- _Assignment_
Gather every line of the material below that contains the string "sesuai", and copy each one. Uppercase and lowercase letters count as different.
────────
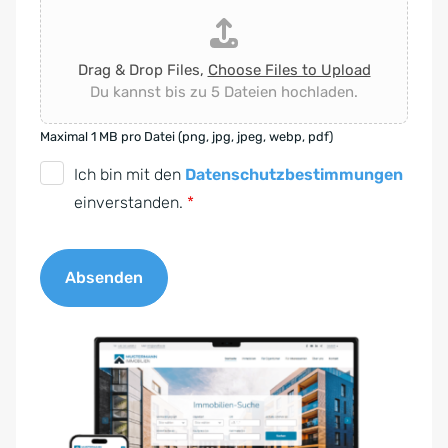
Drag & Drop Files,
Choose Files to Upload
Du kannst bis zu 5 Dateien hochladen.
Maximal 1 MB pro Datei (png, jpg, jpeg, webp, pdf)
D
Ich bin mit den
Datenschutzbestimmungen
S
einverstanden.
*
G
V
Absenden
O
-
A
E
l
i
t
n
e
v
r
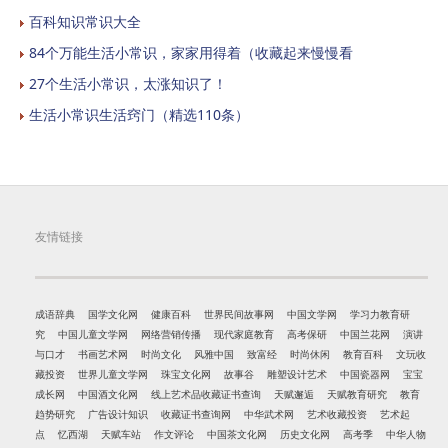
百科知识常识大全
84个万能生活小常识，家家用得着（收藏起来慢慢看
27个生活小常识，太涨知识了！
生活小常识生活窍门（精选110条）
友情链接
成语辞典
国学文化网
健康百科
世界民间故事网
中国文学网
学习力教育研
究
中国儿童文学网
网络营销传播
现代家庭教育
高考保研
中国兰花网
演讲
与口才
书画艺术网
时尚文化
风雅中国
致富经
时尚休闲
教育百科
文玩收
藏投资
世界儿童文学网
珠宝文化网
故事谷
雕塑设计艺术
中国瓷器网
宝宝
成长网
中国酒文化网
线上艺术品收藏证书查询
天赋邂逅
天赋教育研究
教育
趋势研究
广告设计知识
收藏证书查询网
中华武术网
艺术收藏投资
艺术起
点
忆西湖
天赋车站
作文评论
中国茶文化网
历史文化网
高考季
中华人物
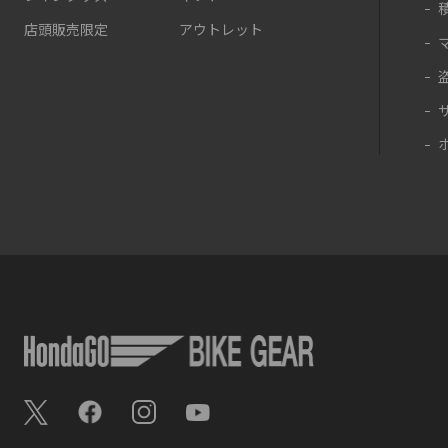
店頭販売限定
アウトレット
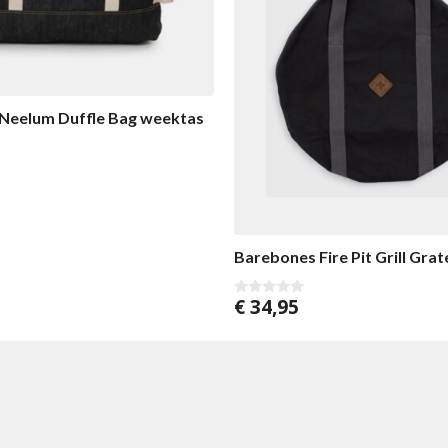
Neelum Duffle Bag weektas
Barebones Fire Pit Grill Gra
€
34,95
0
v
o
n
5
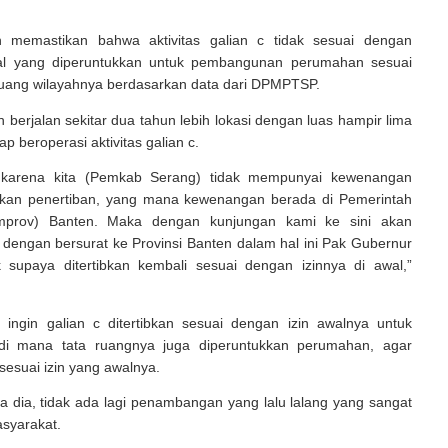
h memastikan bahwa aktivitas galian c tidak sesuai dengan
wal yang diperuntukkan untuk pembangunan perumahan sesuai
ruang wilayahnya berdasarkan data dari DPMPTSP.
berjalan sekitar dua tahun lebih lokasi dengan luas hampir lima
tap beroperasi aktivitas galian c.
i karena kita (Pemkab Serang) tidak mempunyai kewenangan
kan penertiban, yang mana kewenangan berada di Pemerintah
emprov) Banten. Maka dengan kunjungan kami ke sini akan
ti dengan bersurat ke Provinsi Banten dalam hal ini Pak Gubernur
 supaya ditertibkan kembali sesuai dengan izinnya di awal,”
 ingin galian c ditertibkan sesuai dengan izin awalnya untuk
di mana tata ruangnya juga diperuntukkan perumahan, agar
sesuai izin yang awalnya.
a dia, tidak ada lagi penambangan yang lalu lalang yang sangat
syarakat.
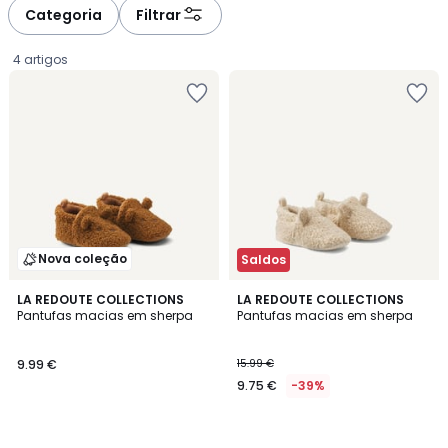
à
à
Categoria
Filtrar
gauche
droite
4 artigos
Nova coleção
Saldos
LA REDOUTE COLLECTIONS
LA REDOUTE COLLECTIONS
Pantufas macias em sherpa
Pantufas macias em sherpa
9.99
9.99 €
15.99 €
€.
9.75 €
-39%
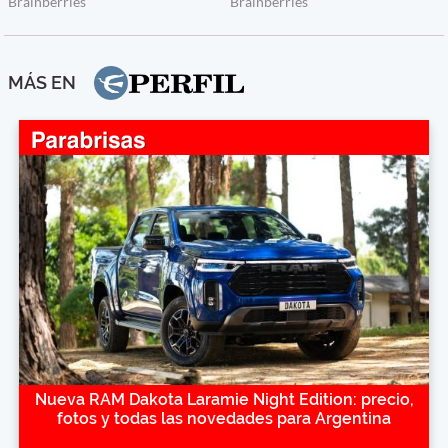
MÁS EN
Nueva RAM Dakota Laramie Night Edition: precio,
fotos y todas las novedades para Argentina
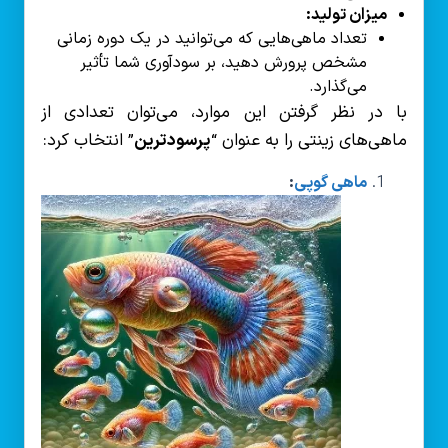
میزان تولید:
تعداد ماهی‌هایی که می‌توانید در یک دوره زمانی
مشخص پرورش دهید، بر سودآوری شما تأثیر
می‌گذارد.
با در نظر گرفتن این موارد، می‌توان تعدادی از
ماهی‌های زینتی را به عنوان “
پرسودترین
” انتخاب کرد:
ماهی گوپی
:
────────
- _Task response_
h memastikan bahwa aktivitas galian c tidak sesuai dengan
wal yang diperuntukkan untuk pembangunan perumahan sesuai
 supaya ditertibkan kembali sesuai dengan izinnya di awal,”
 ingin galian c ditertibkan sesuai dengan izin awalnya untuk
sesuai izin yang awalnya.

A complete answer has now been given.